His view, shared by other analysts is that the RDCs have not performed because they are pre-occupied with politics.

Asked why RDCs were sleeping on job, Mr Frank Tumwebaze, the Minister for Presidency, whose docket supervises the 112 RDCs and their deputies, defended them, citing the poor facilitation in terms of mobility requirements as a limitation and insisted that many of the RDCs do a good job of monitoring government programmes although there are some with weaknesses and that that will be sorted out by the appointing authority.

“We are trying to address the challenges gradually in the budget but there is also the issue of failure by other concerned government agencies to act on monitoring the findings of RDCs,” Mr Tumwebaze said, adding that: “The RDCs have no prosecutorial powers to apprehend the suspects, they can only send reports to other concerned sector agencies for corrective measures to be taken and often these agencies don’t act on RDC’s reports.”

But with the formation of the monitoring and delivery unit in the Office of the Prime Minister, Mr Tumwebaze is hopeful that adequate attention will be accorded to the field inspection reports of the RDCs.

Mr Tumwebaze, however, warned RDCs that he would “leave no stone unturned” in ensuring that the poor performers are punished.

Most of the RDCs Daily Monitor contacted yesterday declined to comment and referred this newspaper to the Minister for the Presidency.


Meanwhile, at the meeting, NRM flag bearers through Ms Lumumba tasked President Museveni to explain reports that he had allowed independents to contest against them. They said what the President did was tantamount to indiscipline.

However, the President said, as a party chairman he understands the party constitution and rules. He insisted that “independents and flag bearers are children of the same family”. The party, however, constituted a three-man team led by Dr Ruhakana Rugunda to interface with aggrieved independents and report to the party chairman at an appropriate time.

Responding to claims by independent presidential candidate Amama Mbabazi that some of the unopposed NRM MPs are his supporters, Ms Lumumba said: “Unless Mr Mbabazi is telling us that Mr Museveni sent him on a mission, there is no way he can claim NRM candidates. In any case, how can you be a Christian when you’re not baptised? Mr Mbabazi is just looking for media attention and we are not going to be diverted.”

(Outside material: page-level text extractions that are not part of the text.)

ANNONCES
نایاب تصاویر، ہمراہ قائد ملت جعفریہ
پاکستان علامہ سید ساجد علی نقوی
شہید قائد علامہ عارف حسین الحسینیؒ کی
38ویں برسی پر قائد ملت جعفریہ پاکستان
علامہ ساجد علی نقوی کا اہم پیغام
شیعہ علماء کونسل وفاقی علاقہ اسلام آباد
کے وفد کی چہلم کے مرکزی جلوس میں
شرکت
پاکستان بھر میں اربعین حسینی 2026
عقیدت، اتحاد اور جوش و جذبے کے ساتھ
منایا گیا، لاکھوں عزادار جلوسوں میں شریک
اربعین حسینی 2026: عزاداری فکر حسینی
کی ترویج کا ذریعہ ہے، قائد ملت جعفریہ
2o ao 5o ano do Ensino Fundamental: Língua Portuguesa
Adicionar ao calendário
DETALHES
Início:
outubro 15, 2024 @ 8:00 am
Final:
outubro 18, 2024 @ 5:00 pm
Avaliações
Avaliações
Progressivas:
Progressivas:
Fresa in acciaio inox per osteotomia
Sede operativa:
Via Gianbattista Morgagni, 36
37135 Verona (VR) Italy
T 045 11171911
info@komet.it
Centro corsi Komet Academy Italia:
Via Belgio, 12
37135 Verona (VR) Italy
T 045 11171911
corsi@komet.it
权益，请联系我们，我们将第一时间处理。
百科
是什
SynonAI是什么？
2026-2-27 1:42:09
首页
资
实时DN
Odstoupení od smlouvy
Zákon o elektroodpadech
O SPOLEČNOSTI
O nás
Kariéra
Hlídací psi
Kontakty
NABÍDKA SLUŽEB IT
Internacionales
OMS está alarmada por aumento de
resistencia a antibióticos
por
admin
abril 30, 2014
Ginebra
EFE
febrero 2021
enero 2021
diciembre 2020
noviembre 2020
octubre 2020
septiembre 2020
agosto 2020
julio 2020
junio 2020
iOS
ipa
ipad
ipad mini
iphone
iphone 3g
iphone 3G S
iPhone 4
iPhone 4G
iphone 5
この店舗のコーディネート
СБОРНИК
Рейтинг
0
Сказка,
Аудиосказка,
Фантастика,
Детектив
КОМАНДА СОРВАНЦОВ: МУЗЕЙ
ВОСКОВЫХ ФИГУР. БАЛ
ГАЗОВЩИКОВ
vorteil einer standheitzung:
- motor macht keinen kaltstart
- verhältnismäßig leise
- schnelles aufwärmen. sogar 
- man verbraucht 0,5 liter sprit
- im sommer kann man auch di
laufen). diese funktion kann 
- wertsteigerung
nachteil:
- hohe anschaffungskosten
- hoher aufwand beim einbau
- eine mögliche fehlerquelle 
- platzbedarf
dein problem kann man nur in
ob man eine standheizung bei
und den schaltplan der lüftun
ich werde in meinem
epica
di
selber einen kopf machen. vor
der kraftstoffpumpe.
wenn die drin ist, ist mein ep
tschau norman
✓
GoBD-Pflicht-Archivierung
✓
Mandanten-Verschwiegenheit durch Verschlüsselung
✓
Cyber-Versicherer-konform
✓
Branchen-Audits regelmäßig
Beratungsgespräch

What the constitution says

Article 203 of 1995 Constitution provides for the establishment of the office of the Resident District Commissioner and the roles provided for.

They are:

a) To monitor implementation of Central and Local Government services in the District.

b) To act as Chairperson of the District Security Committee

c) To carry out such other functions as may be assigned by the President or prescribed by Parliament by Law.

In addition Article 71 of the Local Government Act 1997 depicts the functions of the Resident District Commissioner as follows

• Represent the President and the Government services in the district.

• Coordinate Government services in the district.

• Aise the district chairperson on matters of a national nature that may affect the district or its plans or programmes and particularly the relations between the district and the Government.

• Monitor and inspect the activities of local governments and, where necessary, aise the chairperson.

• Carry out such other functions as may be assigned by the President or prescribed by Parliament.